■ **Input records**
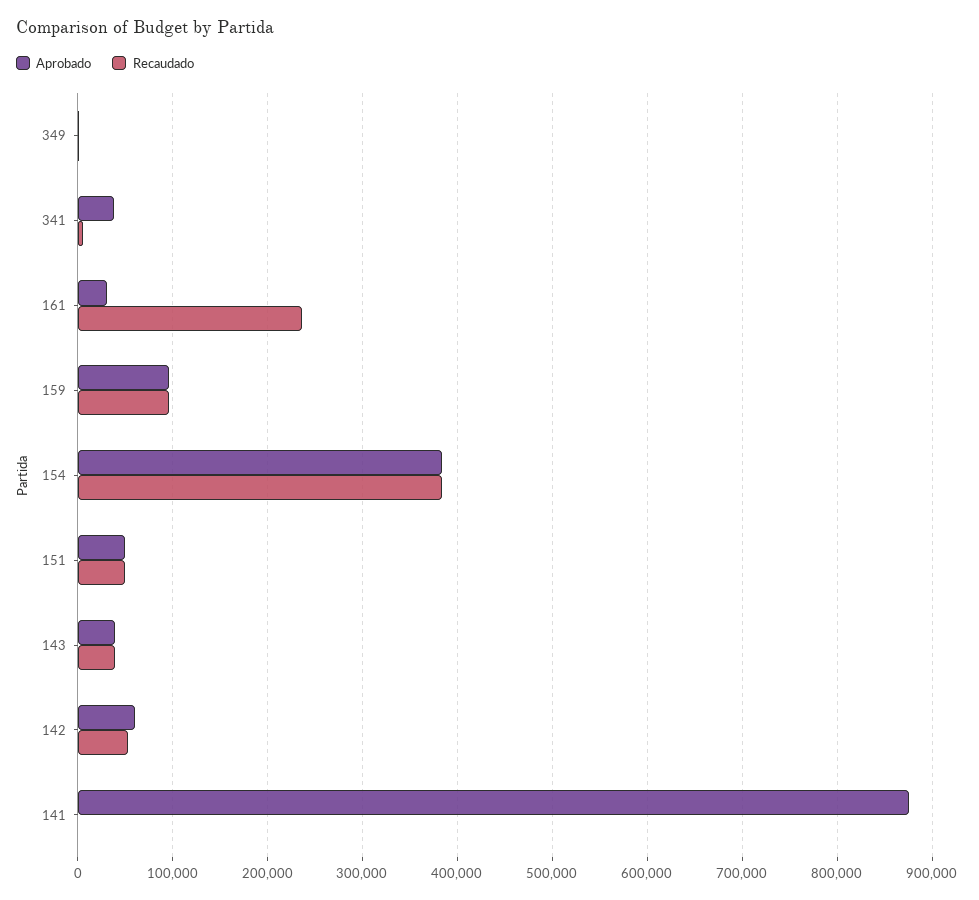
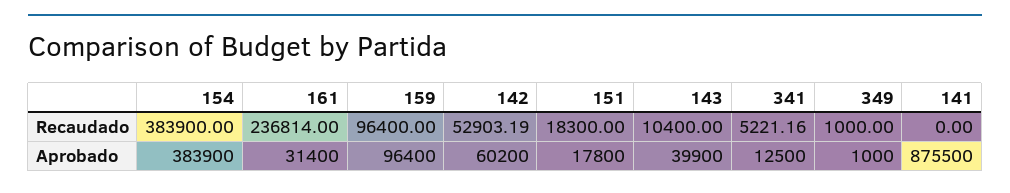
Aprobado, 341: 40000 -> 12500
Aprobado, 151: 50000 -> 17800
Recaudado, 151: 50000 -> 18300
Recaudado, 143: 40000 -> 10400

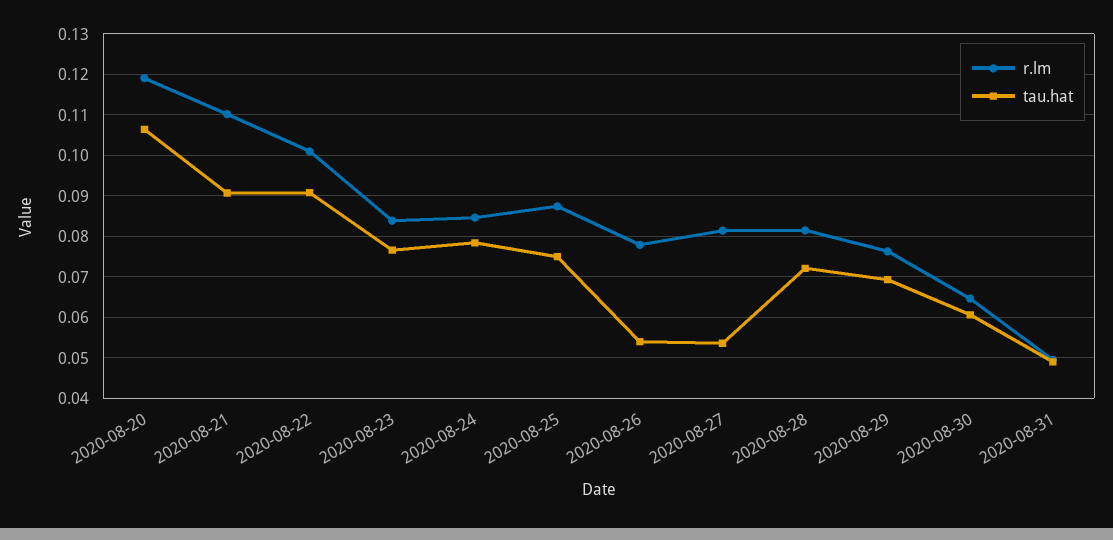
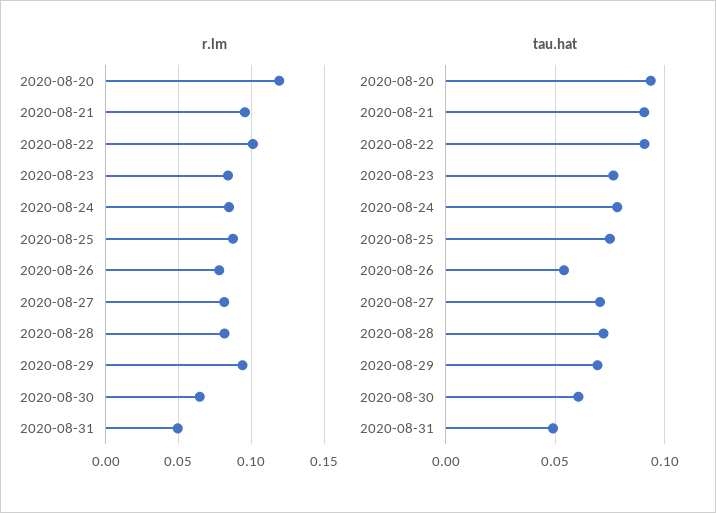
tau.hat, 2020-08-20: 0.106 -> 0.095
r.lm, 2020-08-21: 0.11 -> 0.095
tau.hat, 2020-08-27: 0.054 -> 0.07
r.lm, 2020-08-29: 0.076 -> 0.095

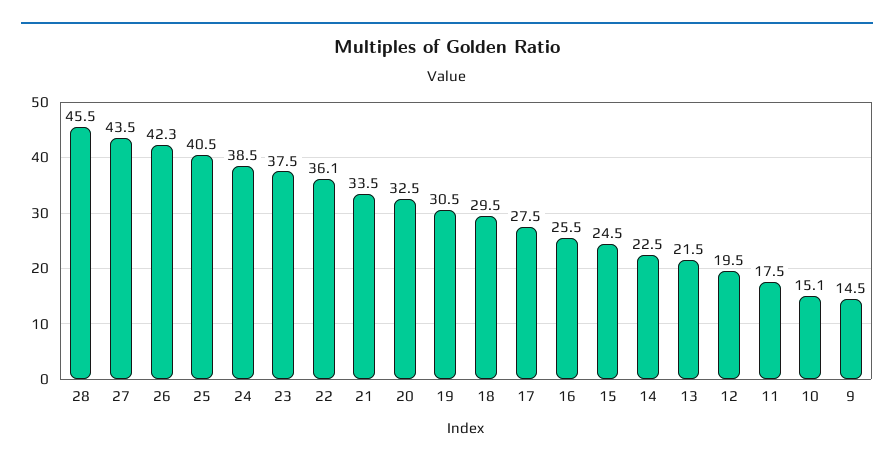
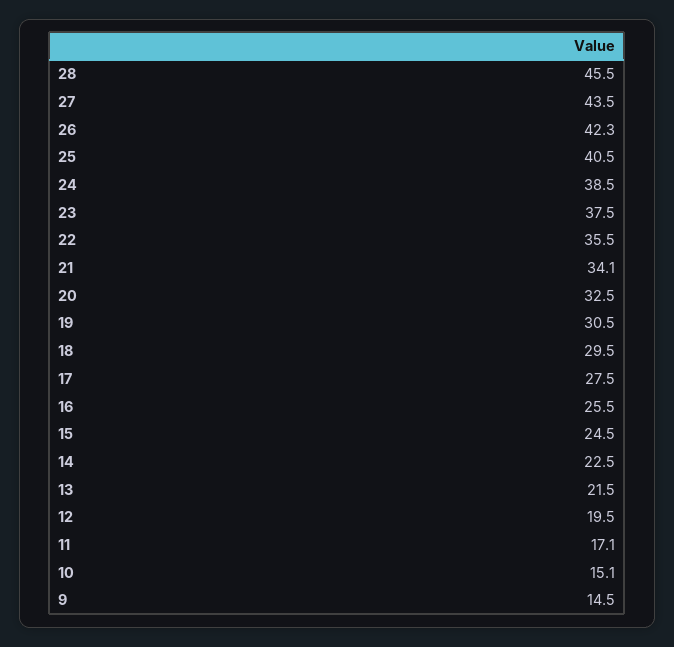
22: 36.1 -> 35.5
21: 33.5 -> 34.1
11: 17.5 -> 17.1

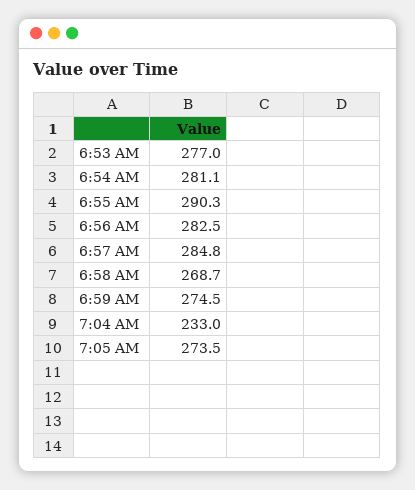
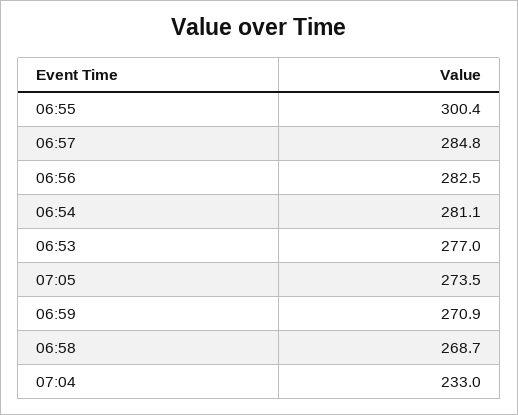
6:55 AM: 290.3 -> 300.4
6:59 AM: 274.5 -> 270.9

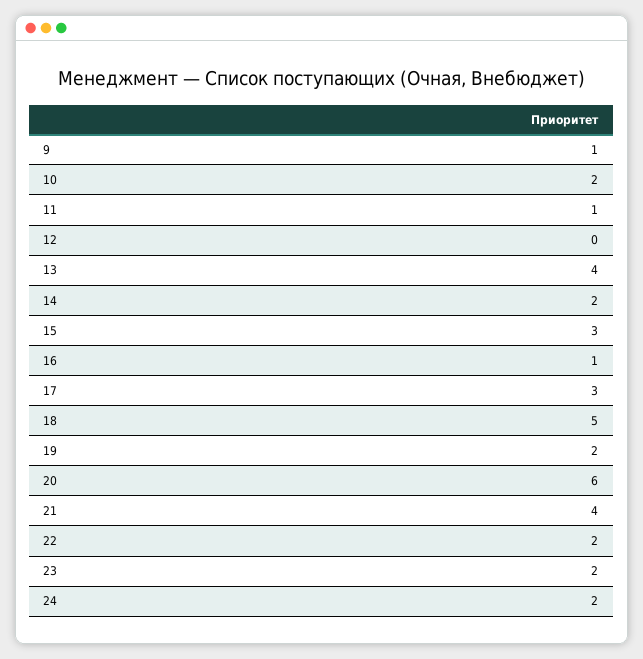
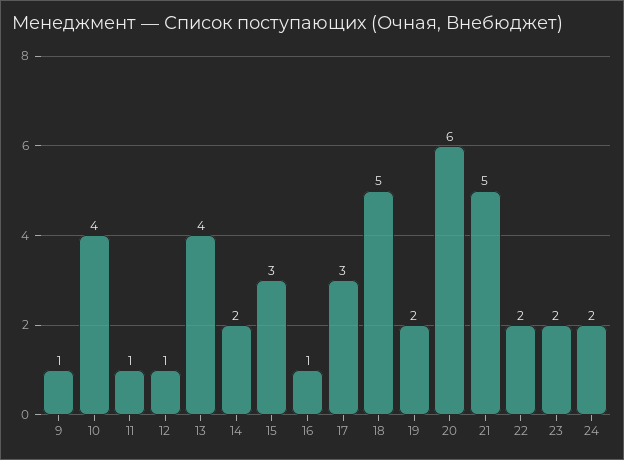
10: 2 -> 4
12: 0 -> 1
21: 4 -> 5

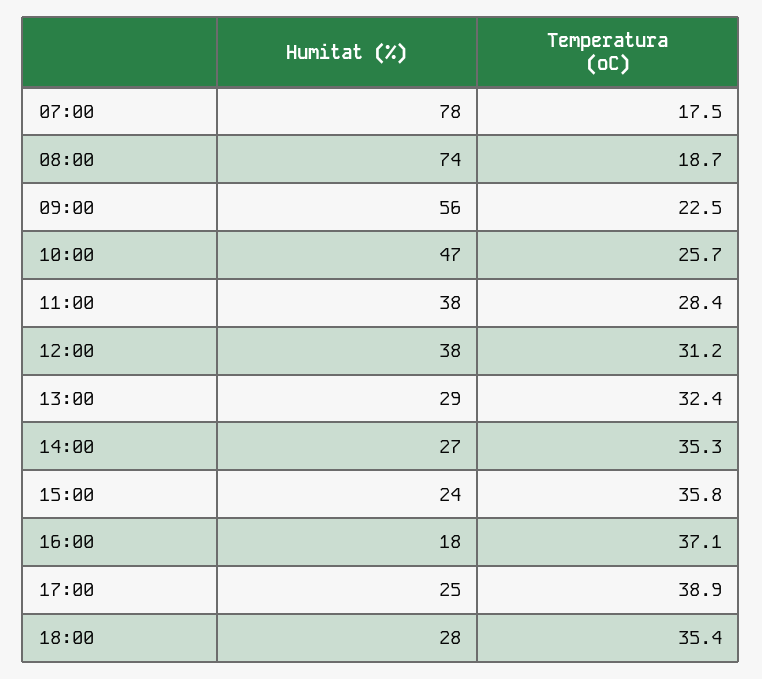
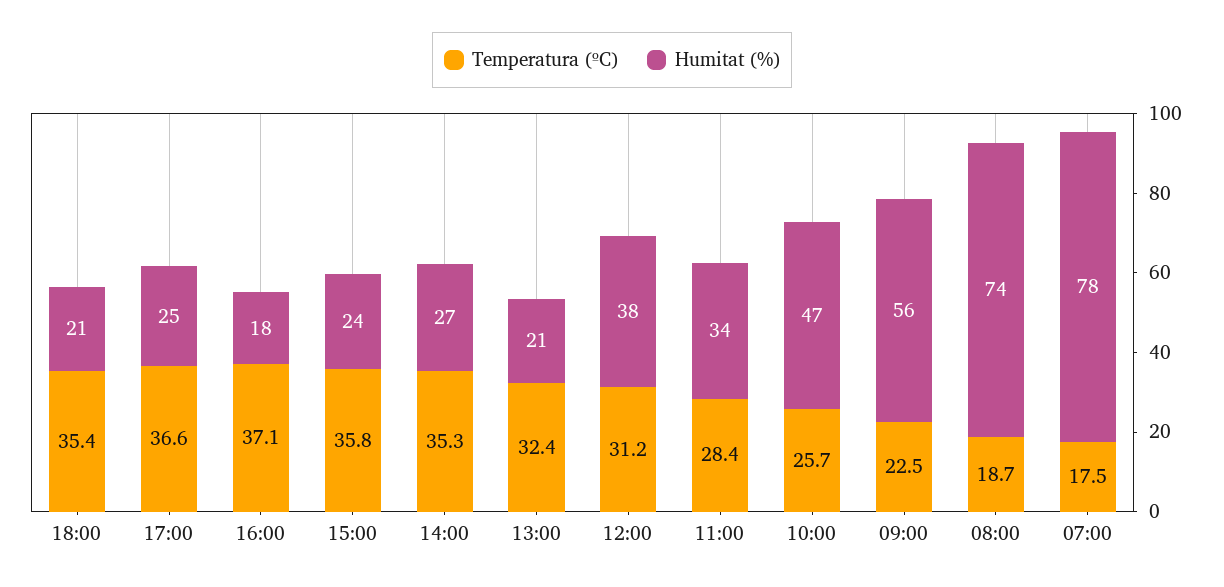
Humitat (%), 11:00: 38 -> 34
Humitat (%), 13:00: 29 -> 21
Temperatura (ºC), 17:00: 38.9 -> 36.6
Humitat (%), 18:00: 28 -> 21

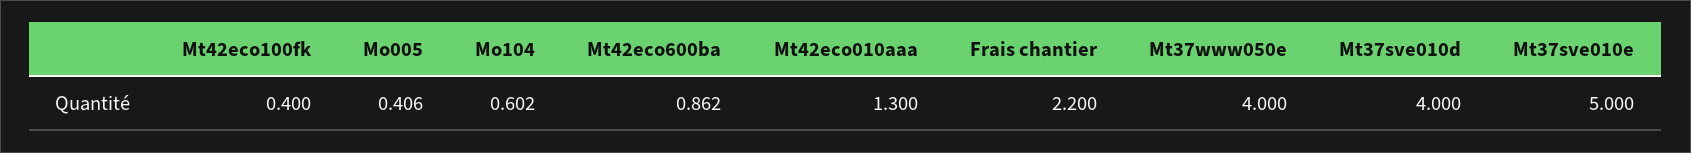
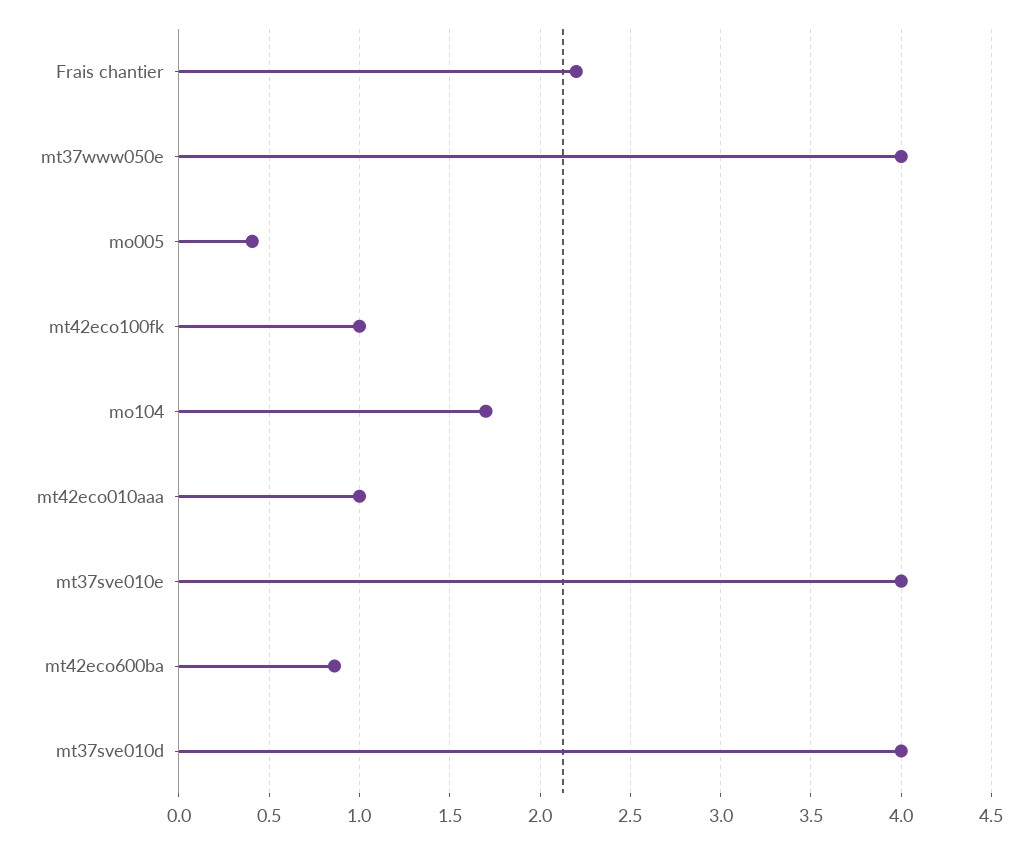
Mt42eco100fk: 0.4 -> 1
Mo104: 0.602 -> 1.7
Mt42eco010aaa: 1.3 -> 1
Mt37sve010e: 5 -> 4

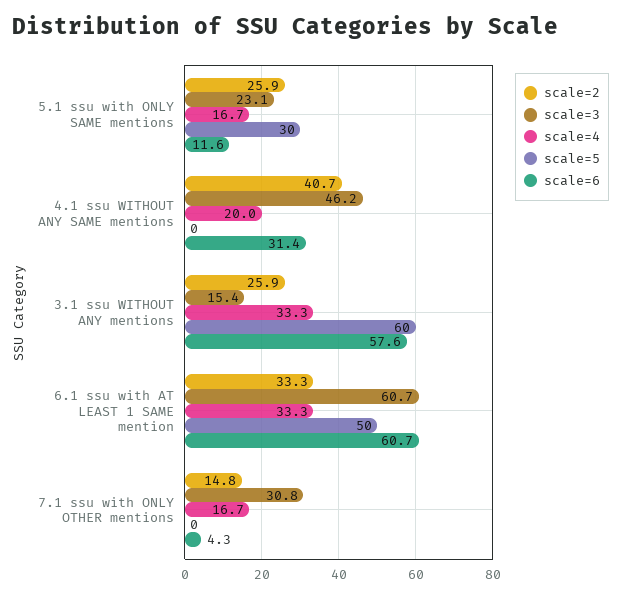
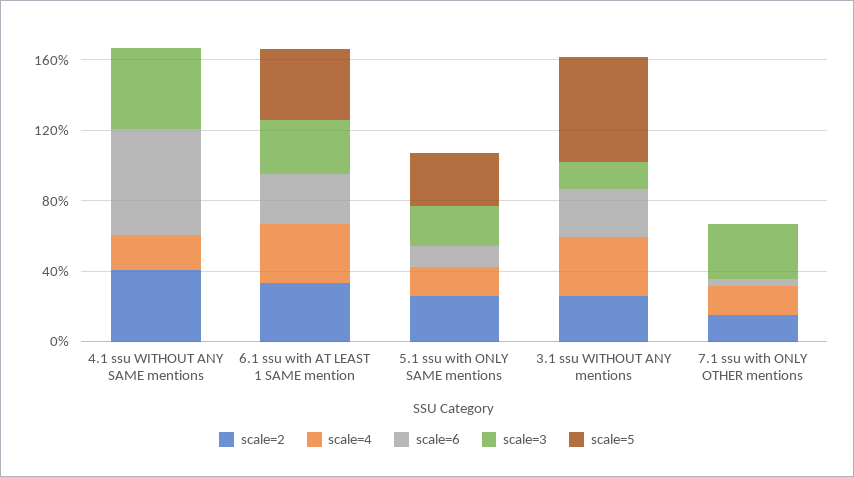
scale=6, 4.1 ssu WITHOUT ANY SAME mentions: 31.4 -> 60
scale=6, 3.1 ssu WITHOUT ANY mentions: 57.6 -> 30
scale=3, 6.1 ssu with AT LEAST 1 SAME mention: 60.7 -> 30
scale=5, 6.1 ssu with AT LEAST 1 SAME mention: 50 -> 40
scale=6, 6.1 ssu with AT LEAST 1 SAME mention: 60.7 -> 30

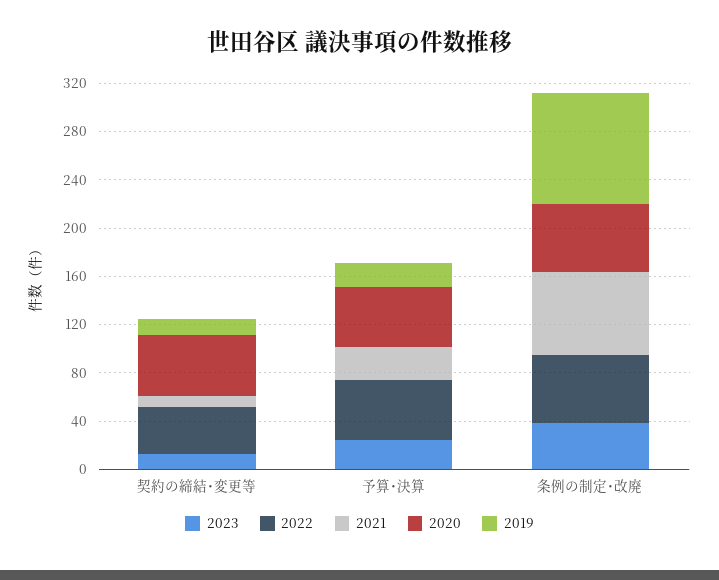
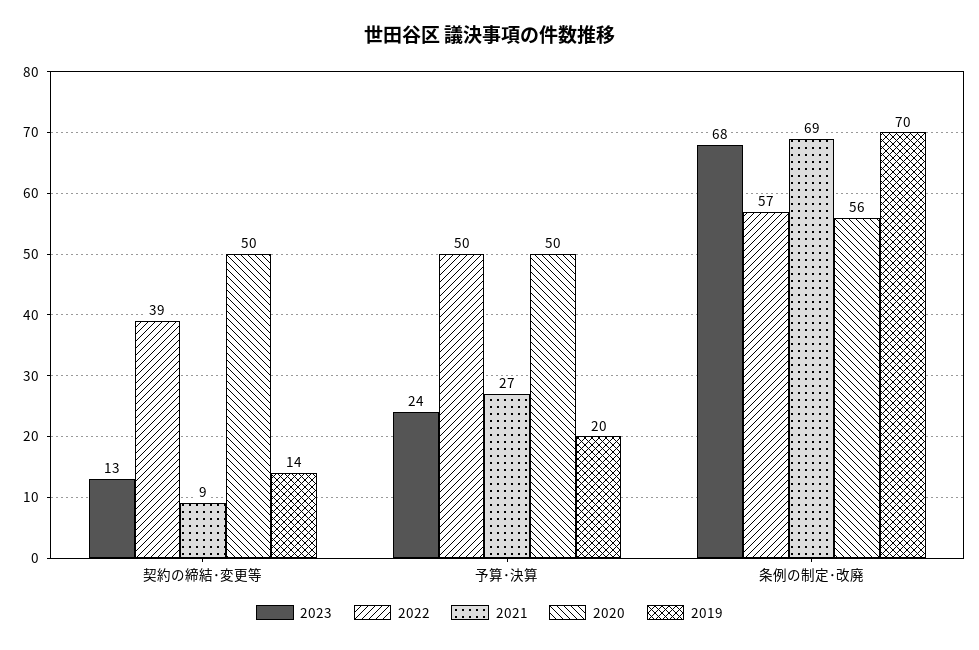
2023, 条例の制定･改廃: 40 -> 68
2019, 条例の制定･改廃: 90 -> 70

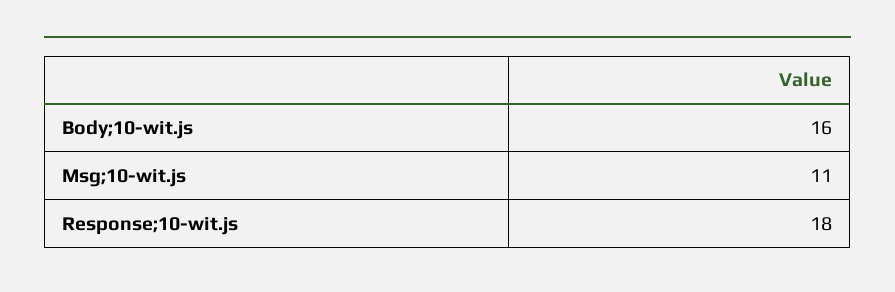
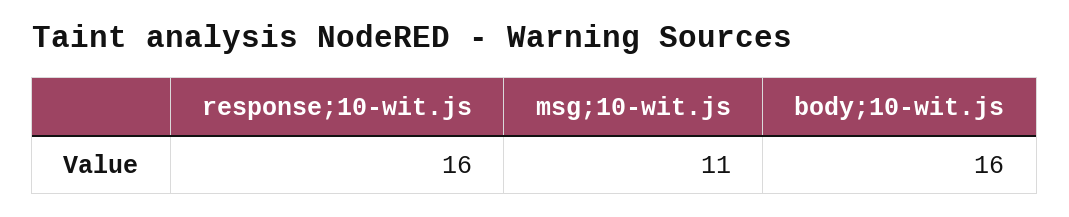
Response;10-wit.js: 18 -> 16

■ **Your assignment**
Once the pictures are set aside, please reproduce the remaining material word for word.

■ **Exercise solution**
Aprobado, 341: 40000 -> 12500
Aprobado, 151: 50000 -> 17800
Recaudado, 151: 50000 -> 18300
Recaudado, 143: 40000 -> 10400

tau.hat, 2020-08-20: 0.106 -> 0.095
r.lm, 2020-08-21: 0.11 -> 0.095
tau.hat, 2020-08-27: 0.054 -> 0.07
r.lm, 2020-08-29: 0.076 -> 0.095

22: 36.1 -> 35.5
21: 33.5 -> 34.1
11: 17.5 -> 17.1

6:55 AM: 290.3 -> 300.4
6:59 AM: 274.5 -> 270.9

10: 2 -> 4
12: 0 -> 1
21: 4 -> 5

Humitat (%), 11:00: 38 -> 34
Humitat (%), 13:00: 29 -> 21
Temperatura (ºC), 17:00: 38.9 -> 36.6
Humitat (%), 18:00: 28 -> 21

Mt42eco100fk: 0.4 -> 1
Mo104: 0.602 -> 1.7
Mt42eco010aaa: 1.3 -> 1
Mt37sve010e: 5 -> 4

scale=6, 4.1 ssu WITHOUT ANY SAME mentions: 31.4 -> 60
scale=6, 3.1 ssu WITHOUT ANY mentions: 57.6 -> 30
scale=3, 6.1 ssu with AT LEAST 1 SAME mention: 60.7 -> 30
scale=5, 6.1 ssu with AT LEAST 1 SAME mention: 50 -> 40
scale=6, 6.1 ssu with AT LEAST 1 SAME mention: 60.7 -> 30

2023, 条例の制定･改廃: 40 -> 68
2019, 条例の制定･改廃: 90 -> 70

Response;10-wit.js: 18 -> 16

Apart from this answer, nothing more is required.